What you are asked to do:
Everything in the entries is to be written out exactly, except for the pictures.

Supplied data:
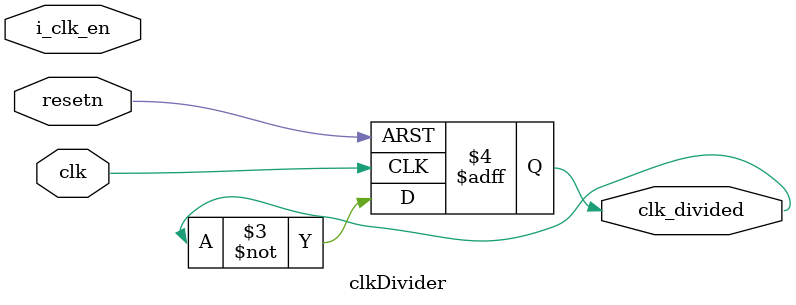
<source format=v>
module clkDivider (
	
	input clk,
	input resetn,
	input i_clk_en,           // Clock and reset and enable inputs
	
	output reg clk_divided
);

	always @(negedge resetn or posedge clk)	// At every positive edge of the clock
		begin
			if  (~resetn)
				clk_divided <= 1'b0;		 // 
			else
				clk_divided <= ~clk_divided;         //
		end


endmodule // counter
</source>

Written response:
<source format=v>
module clkDivider (
	
	input clk,
	input resetn,
	input i_clk_en,           // Clock and reset and enable inputs
	
	output reg clk_divided
);

	always @(negedge resetn or posedge clk)	// At every positive edge of the clock
		begin
			if  (~resetn)
				clk_divided <= 1'b0;		 // 
			else
				clk_divided <= ~clk_divided;         //
		end


endmodule // counter
</source>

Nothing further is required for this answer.